▶ _AIM OF THE EXERCISE_: Pull every line with "give" from the data.

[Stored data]

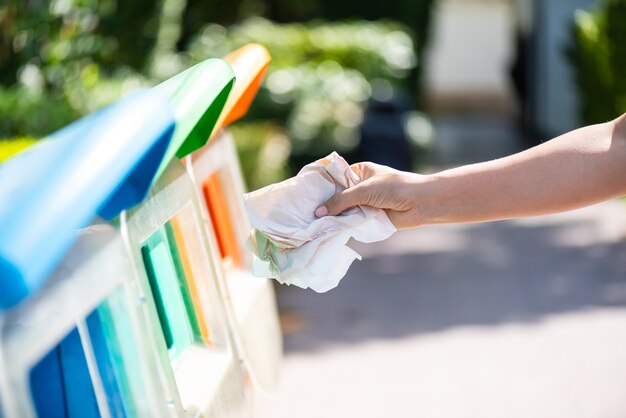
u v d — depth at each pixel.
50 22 6.36
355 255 2.41
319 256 2.37
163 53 9.70
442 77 25.16
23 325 1.34
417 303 7.27
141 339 1.67
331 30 13.26
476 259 8.76
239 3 13.68
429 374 5.57
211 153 3.02
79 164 1.38
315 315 7.05
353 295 7.60
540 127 16.80
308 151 11.03
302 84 11.44
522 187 2.39
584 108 12.77
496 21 24.78
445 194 2.40
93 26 6.96
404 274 8.28
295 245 2.36
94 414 1.69
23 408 1.31
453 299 7.35
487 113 23.97
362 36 13.21
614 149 2.38
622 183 2.39
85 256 1.54
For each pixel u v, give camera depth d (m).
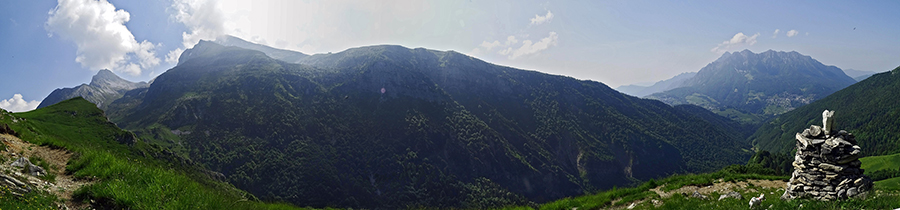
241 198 15.95
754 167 29.62
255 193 135.50
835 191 12.59
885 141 184.62
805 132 14.02
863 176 12.47
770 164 109.06
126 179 12.64
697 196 17.31
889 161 113.25
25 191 10.07
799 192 13.66
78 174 12.80
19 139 16.27
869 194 11.80
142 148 88.06
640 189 20.81
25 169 11.66
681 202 16.42
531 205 23.09
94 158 14.28
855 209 11.13
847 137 12.88
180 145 156.62
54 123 77.12
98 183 12.04
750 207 13.59
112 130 85.75
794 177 14.09
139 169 13.98
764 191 17.42
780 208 12.52
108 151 16.38
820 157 13.16
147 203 10.88
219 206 12.51
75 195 11.04
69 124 80.25
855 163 12.56
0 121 16.78
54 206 9.88
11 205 8.83
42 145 16.45
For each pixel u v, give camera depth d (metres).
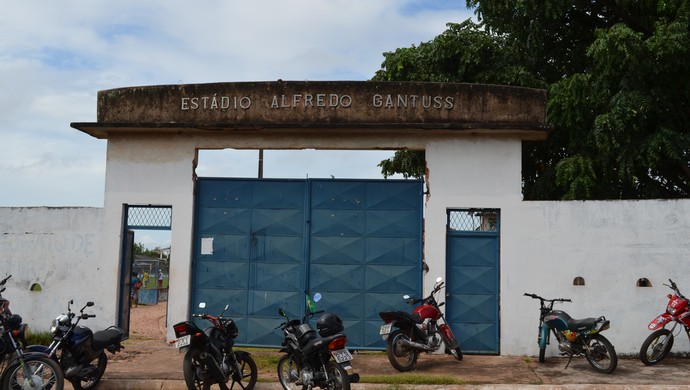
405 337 9.23
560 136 14.19
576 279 10.38
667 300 10.20
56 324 7.73
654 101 12.45
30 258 11.12
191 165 11.05
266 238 11.02
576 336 9.20
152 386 8.39
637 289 10.27
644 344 9.56
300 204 11.02
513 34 14.86
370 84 10.83
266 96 10.93
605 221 10.38
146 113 11.11
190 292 10.98
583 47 15.02
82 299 10.95
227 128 10.75
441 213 10.65
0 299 8.41
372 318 10.76
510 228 10.52
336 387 7.61
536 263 10.44
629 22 14.45
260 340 10.88
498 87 10.73
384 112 10.77
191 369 7.82
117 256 10.97
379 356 10.34
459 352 9.81
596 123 12.23
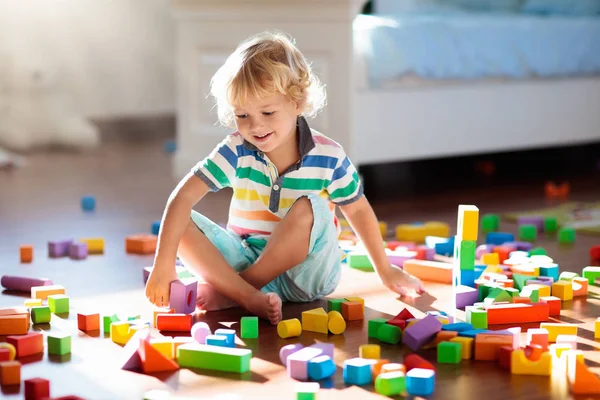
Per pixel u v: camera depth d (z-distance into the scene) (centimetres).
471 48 355
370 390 132
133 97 539
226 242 182
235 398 123
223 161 178
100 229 269
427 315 160
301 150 178
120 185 354
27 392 127
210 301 177
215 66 358
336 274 186
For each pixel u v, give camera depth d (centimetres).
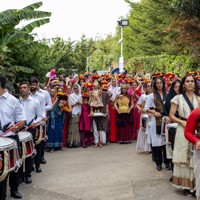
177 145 597
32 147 653
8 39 1170
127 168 798
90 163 852
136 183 684
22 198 607
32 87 775
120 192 633
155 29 3316
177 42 2191
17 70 1152
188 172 592
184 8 2003
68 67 2800
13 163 527
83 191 642
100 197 609
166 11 2920
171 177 715
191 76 593
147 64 2748
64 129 1070
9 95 560
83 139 1067
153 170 777
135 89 1166
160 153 773
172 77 1145
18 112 563
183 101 593
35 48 1222
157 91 775
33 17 1195
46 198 607
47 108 865
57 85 1049
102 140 1080
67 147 1072
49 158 918
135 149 1014
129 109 1100
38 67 1306
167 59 2444
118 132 1118
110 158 903
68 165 836
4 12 1161
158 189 645
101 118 1063
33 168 791
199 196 466
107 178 722
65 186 673
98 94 1055
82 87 1105
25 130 675
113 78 1205
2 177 502
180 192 624
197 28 2023
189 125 475
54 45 2688
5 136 557
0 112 554
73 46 3272
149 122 775
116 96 1109
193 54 2003
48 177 736
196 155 469
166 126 679
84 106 1063
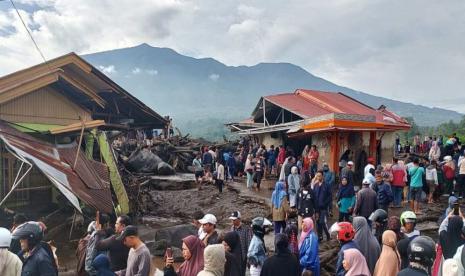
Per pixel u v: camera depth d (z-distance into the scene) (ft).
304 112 79.66
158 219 56.39
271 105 90.79
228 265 19.69
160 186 72.38
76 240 41.70
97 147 58.18
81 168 45.78
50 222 45.42
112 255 21.63
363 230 22.58
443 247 19.24
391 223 23.34
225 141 118.52
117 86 63.87
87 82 60.75
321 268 34.37
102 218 26.13
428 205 56.70
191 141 114.11
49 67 50.85
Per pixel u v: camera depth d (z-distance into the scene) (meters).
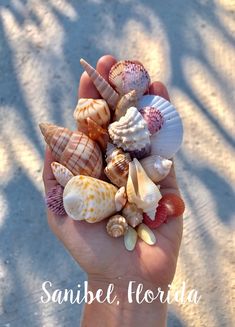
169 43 0.43
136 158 0.27
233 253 0.35
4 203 0.37
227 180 0.37
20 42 0.44
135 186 0.25
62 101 0.41
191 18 0.44
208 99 0.41
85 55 0.43
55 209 0.26
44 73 0.43
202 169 0.38
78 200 0.24
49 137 0.26
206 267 0.35
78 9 0.45
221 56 0.43
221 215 0.36
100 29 0.44
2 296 0.34
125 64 0.28
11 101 0.41
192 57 0.43
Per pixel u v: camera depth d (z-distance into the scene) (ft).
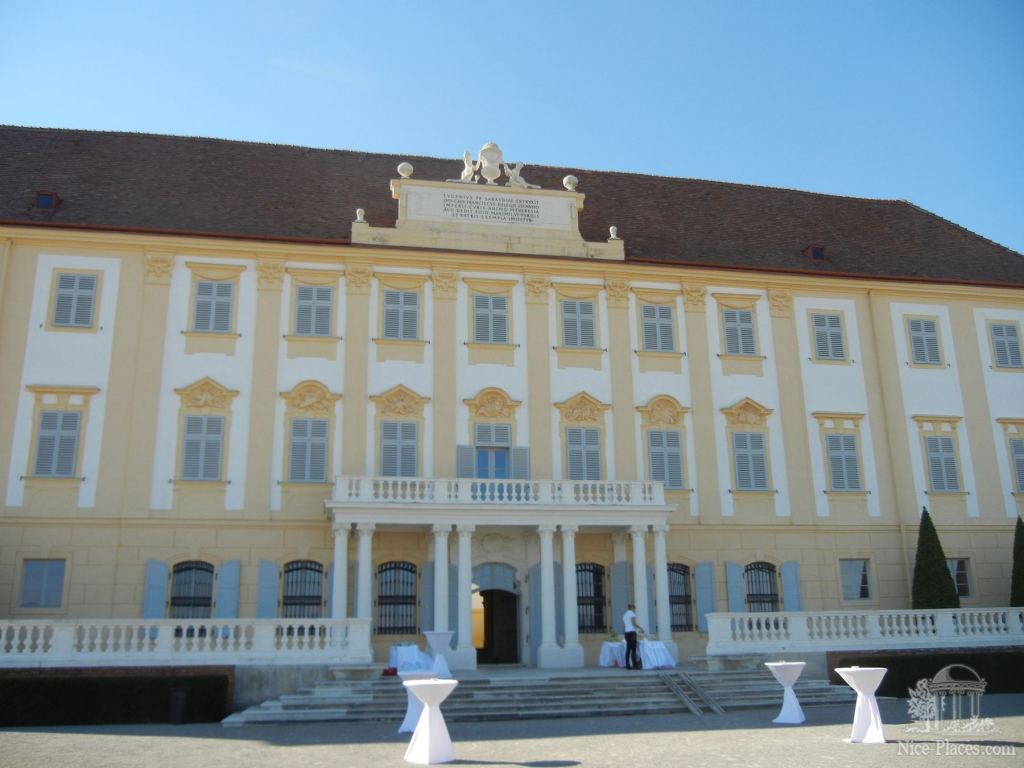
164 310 107.45
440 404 110.83
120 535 100.07
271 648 82.64
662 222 132.67
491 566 107.04
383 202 124.67
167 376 105.70
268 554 102.63
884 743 59.77
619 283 119.34
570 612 101.19
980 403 125.39
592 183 139.13
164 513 101.60
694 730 68.28
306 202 121.80
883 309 126.21
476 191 119.14
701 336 120.06
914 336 126.21
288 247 111.24
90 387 103.24
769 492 116.26
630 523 104.12
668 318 120.06
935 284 127.13
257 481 104.42
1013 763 50.98
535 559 107.34
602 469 112.98
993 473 123.03
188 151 128.06
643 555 104.06
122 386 104.32
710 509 114.21
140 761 53.88
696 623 110.42
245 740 63.77
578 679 84.99
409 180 117.50
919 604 110.11
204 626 83.25
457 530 100.12
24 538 98.27
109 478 101.35
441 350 112.57
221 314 108.99
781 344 122.01
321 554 103.60
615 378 116.06
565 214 121.19
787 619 95.96
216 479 103.60
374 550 104.22
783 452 118.11
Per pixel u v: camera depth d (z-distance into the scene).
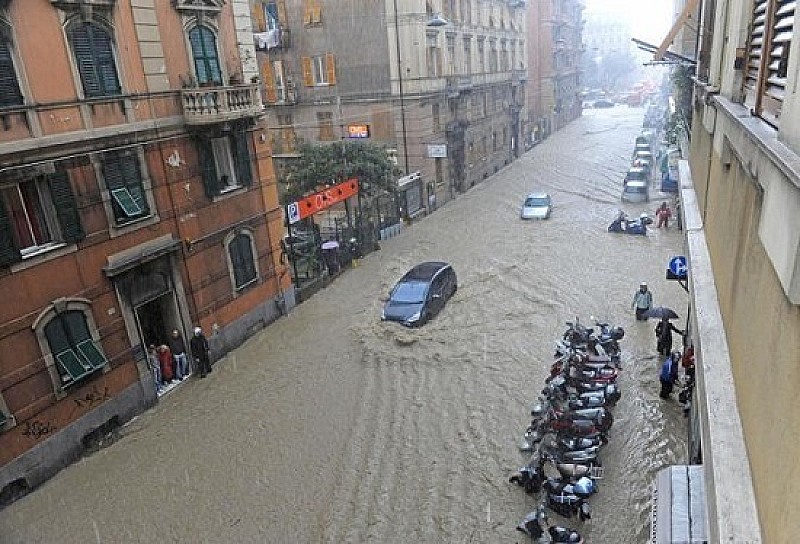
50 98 10.98
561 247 22.11
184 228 14.09
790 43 3.29
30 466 10.79
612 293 17.64
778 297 3.04
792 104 2.93
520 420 11.71
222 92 14.05
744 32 5.16
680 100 25.64
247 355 15.48
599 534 8.84
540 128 51.59
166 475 10.97
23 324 10.65
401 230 26.23
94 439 12.02
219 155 15.30
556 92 56.56
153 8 12.98
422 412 12.28
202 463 11.24
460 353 14.52
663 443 10.83
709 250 7.07
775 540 2.81
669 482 5.44
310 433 11.91
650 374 13.14
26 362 10.71
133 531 9.67
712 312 5.79
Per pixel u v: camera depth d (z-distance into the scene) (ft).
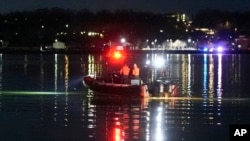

▶ _RESPONSE BOX_:
For each pixel u v, give camera depth d (m).
For each pixel u v, give camera depth d (metres).
For each pixel u v, give camera depth d (centimetres).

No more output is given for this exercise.